Buttry has made a name for himself over his career, but early on, opposing coaches and wrestlers had to be taken aback by the short, pudgy kid beating them.
“Coaches have made comments in the past about that,” Lazor said, “but that hasn’t happened much lately.”
“I think people take me more serious now,” Buttry said. “There are people who say I’m too short, but it motivates me, especially the last couple of years. It just makes me want to get better and prove people wrong.”
While Buttry is different than most heavyweight, he’s also had a different rise to success. He was wrestling at the age of 6, but he said he was “terrible.” Things didn’t start clicking until about halfway through his eighth-grade season, which is when he starting to the Renegades, a wrestling club in Shippensburg.
He started going there every Sunday, and he still makes the trip, weather permitting. In fact, his workout partner at Renegades is Solanco three-time Class AAA state champion Thomas Haines, who handed Buttry his only loss this season when he pinned him in 3:37 of the semifinals of the Powerade Tournament. Buttry bounced back to finish third.

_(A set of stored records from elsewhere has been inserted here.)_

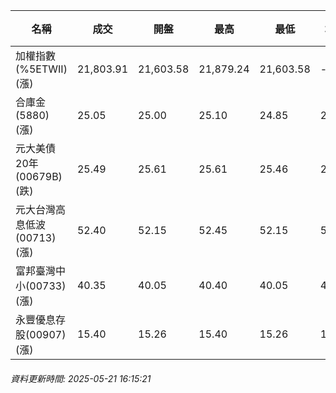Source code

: | 名稱 | 成交 | 開盤 | 最高 | 最低 | 均價 | 成交金額(億) | 昨收 | 漲跌幅 | 漲跌 | 總量 | 昨量 | 振幅 |
| -------- | -------- | -------- | -------- |-------- | -------- | -------- |-------- |-------- |-------- | -------- | -------- |-------- |
|加權指數(%5ETWII) (漲)|21,803.91|21,603.58|21,879.24|21,603.58|-|2,975.01|21,526.03|1.29%|277.88|5,554,072|0|1.28%|
|合庫金(5880) (漲)|25.05|25.00|25.10|24.85|24.98|2.01|25.00|0.20%|0.05|8,027|4,569|1.00%|
|元大美債20年(00679B) (跌)|25.49|25.61|25.61|25.46|25.49|27.41|25.83|1.32%|0.34|107,531|33,118|0.58%|
|元大台灣高息低波(00713) (漲)|52.40|52.15|52.45|52.15|52.32|3.57|52.15|0.48%|0.25|6,823|7,545|0.58%|
|富邦臺灣中小(00733) (漲)|40.35|40.05|40.40|40.05|40.30|0.223|39.98|0.93%|0.37|552|375|0.88%|
|永豐優息存股(00907) (漲)|15.40|15.26|15.40|15.26|15.34|0.158|15.26|0.92%|0.14|1,029|1,176|0.92%|
###### 資料更新時間: 2025-05-21 16:15:21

“He honestly is a man among boys out there,” Buttry said of Haines. “I could have slowed down the pace a little, but there’s not too many guys who can contend with him.”

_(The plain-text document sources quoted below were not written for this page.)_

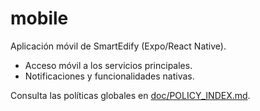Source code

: # mobile

Aplicación móvil de SmartEdify (Expo/React Native).

- Acceso móvil a los servicios principales.
- Notificaciones y funcionalidades nativas.

Consulta las políticas globales en [doc/POLICY_INDEX.md](../../doc/POLICY_INDEX.md).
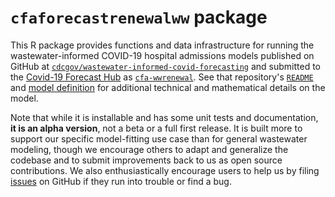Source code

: # `cfaforecastrenewalww` package

This R package provides functions and data infrastructure for running the wastewater-informed COVID-19 hospital admissions models published on GitHub at [`cdcgov/wastewater-informed-covid-forecasting`](https://github.com/cdcgov/wastewater-informed-covid-forecasting) and submitted to the [Covid-19 Forecast Hub](https://covid19forecasthub.org/) as [`cfa-wwrenewal`](https://github.com/reichlab/covid19-forecast-hub/blob/HEAD/data-processed/cfa-wwrenewal). See that repository's [`README`](https://github.com/cdcgov/wastewater-informed-covid-forecasting/blob/HEAD/README.md) and [model definition](https://github.com/cdcgov/wastewater-informed-covid-forecasting/blob/HEAD/model_definition.md) for additional technical and mathematical details on the model.

Note that while it is installable and has some unit tests and documentation, **it is an alpha version**, not a beta or a full first release. It is built more to support our specific model-fitting use case than for general wastewater modeling, though we encourage others to adapt and generalize the codebase and to submit improvements back to us as open source contributions. We also enthusiastically encourage users to help us by filing [issues](https://github.com/cdcgov/wastewater-informed-covid-forecasting/issues) on GitHub if they run into trouble or find a bug.
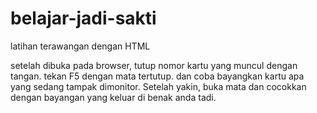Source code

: # belajar-jadi-sakti
latihan terawangan dengan HTML

setelah dibuka pada browser, tutup nomor kartu yang muncul dengan tangan.
tekan F5 dengan mata tertutup. dan coba bayangkan kartu apa yang sedang tampak dimonitor. 
Setelah yakin, buka mata dan cocokkan dengan bayangan yang keluar di benak anda tadi.

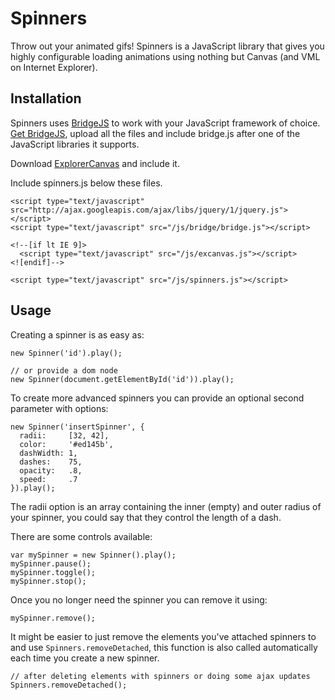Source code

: Spinners
=======

Throw out your animated gifs! Spinners is a JavaScript library that gives you highly configurable loading animations using nothing but Canvas (and VML on Internet Explorer).


## Installation

Spinners uses [BridgeJS][1] to work with your JavaScript framework of choice. [Get BridgeJS][1], upload all the files and include bridge.js after one of the JavaScript libraries it supports.

Download [ExplorerCanvas][2] and include it.

Include spinners.js below these files.

    <script type="text/javascript" src="http://ajax.googleapis.com/ajax/libs/jquery/1/jquery.js"></script>
    <script type="text/javascript" src="/js/bridge/bridge.js"></script>
    
    <!--[if lt IE 9]>
      <script type="text/javascript" src="/js/excanvas.js"></script>
    <![endif]-->
    
    <script type="text/javascript" src="/js/spinners.js"></script>


## Usage

Creating a spinner is as easy as:

    new Spinner('id').play();
        
    // or provide a dom node
    new Spinner(document.getElementById('id')).play();

To create more advanced spinners you can provide an optional second parameter with options:

    new Spinner('insertSpinner', {
      radii:     [32, 42],
      color:     '#ed145b',
      dashWidth: 1,
      dashes:    75,
      opacity:   .8,
      speed:     .7
    }).play();

The radii option is an array containing the inner (empty) and outer radius of your spinner, you could say that they control the length of a dash. 

There are some controls available:

    var mySpinner = new Spinner().play();
    mySpinner.pause();
    mySpinner.toggle();
    mySpinner.stop();

Once you no longer need the spinner you can remove it using:

    mySpinner.remove();

It might be easier to just remove the elements you've attached spinners to and use `Spinners.removeDetached`, this function is also called automatically each time you create a new spinner.

    // after deleting elements with spinners or doing some ajax updates
    Spinners.removeDetached();


  [1]: http://www.github.com/staaky/bridgejs
  [2]: http://explorercanvas.googlecode.com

He came up to the high school team as a freshman and went 13-10 wrestling at 215 and 285 pounds. It was the continuation of the learning process for Buttry.
“I took my lumps because I wasn’t like any other kid,” he said. “Not too many heavyweights come up as freshmen. It was fun, but I took some whoopings. One weekend, I wrestled [Somerset’s] Nick Baer and [Central Cambria’s] Shane Morris, and I was so sore after that.”
The next year Buttry started to give out the whoopings en route to a 33-12 record and 20 pins. The point at which he might have started to make a name for himself came in the finals of the Richland Duals, where his surprised Somerset’s Jake Hayman by slipping through a cradle and pinning the senior in 3:15 in a bout that was key for the Lions in their 31-23 win.
“It was fun to know that I could do something like that,” Buttry said.
Buttry went on to place third at the District 5 Tournament, and he won a couple bouts at the rugged Southwest Regional Tournament.
As a junior, he went 40-8 with 22 pins, but he ran into a roadblock in the form of Tussey Mountain’s Mitchell Hall, who beat Buttry three times, including in the district finals and regional third-place finals. But, Buttry beat Hall, 7-4, in the PIAA quarterfinals to finally get some revenge.
“I’m sure it helped his confidence last year,” Lazor said. “I think he had confidence going into states. He thought he could beat anybody down there.”
That confidence and success is what Ridge’s younger wrestlers have taken notice of, making Buttry a leader on the team. Lazor says it’s like having another coach on the team. Buttry even scrubs down the wrestling room mat.
“I like to help out and get other people to look at other perspectives in wrestling,” he said.
Buttry is so much of a team guy, he says he’d drop to 220 if Lazor wanted him down there. Whatever weight he’s at, Buttry will be a force to contend with the rest of the season.
“The goal is to reach the top of the podium [at states],” Buttry said. “I feel I’m able to achieve it. I think I can only get better.”